→ **Supplied records**:
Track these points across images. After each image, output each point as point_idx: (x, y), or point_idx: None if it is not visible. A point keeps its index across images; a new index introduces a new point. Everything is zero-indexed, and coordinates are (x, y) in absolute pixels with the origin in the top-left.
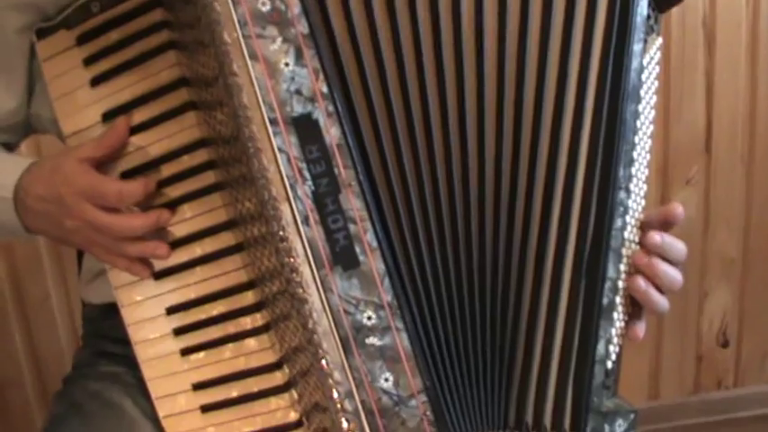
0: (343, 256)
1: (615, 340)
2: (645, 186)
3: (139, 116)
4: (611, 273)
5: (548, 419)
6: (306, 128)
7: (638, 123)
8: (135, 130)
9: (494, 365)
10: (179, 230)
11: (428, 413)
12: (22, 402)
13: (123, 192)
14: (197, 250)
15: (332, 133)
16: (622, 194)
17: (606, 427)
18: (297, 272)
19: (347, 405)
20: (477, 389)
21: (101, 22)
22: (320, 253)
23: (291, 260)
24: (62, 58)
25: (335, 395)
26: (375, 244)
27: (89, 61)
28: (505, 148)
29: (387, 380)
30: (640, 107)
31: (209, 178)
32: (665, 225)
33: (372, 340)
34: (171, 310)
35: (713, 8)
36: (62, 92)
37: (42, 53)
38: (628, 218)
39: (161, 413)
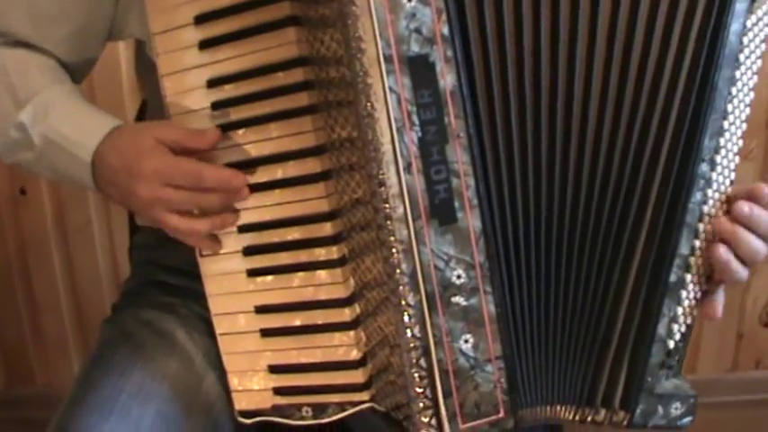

→ **About this exercise**:
Give back every record precisely as it stands, without the images.

→ **Solution**:
Track these points across images. After each image, output each point as point_idx: (x, y), or point_idx: None if it is not visible. A point keeps its index across images; a new index introduces a new point. Everything is zero-indexed, and coordinates are (x, y) in absolute pixels with the origin in the top-left.
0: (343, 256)
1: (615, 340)
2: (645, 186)
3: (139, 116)
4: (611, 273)
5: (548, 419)
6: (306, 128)
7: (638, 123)
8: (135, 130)
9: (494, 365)
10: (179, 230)
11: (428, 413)
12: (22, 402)
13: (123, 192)
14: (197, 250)
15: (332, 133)
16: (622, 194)
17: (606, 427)
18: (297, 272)
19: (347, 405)
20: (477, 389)
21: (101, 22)
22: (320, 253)
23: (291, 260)
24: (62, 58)
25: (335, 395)
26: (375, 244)
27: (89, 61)
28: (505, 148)
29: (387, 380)
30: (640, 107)
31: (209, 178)
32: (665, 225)
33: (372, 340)
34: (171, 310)
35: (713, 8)
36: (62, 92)
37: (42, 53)
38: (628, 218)
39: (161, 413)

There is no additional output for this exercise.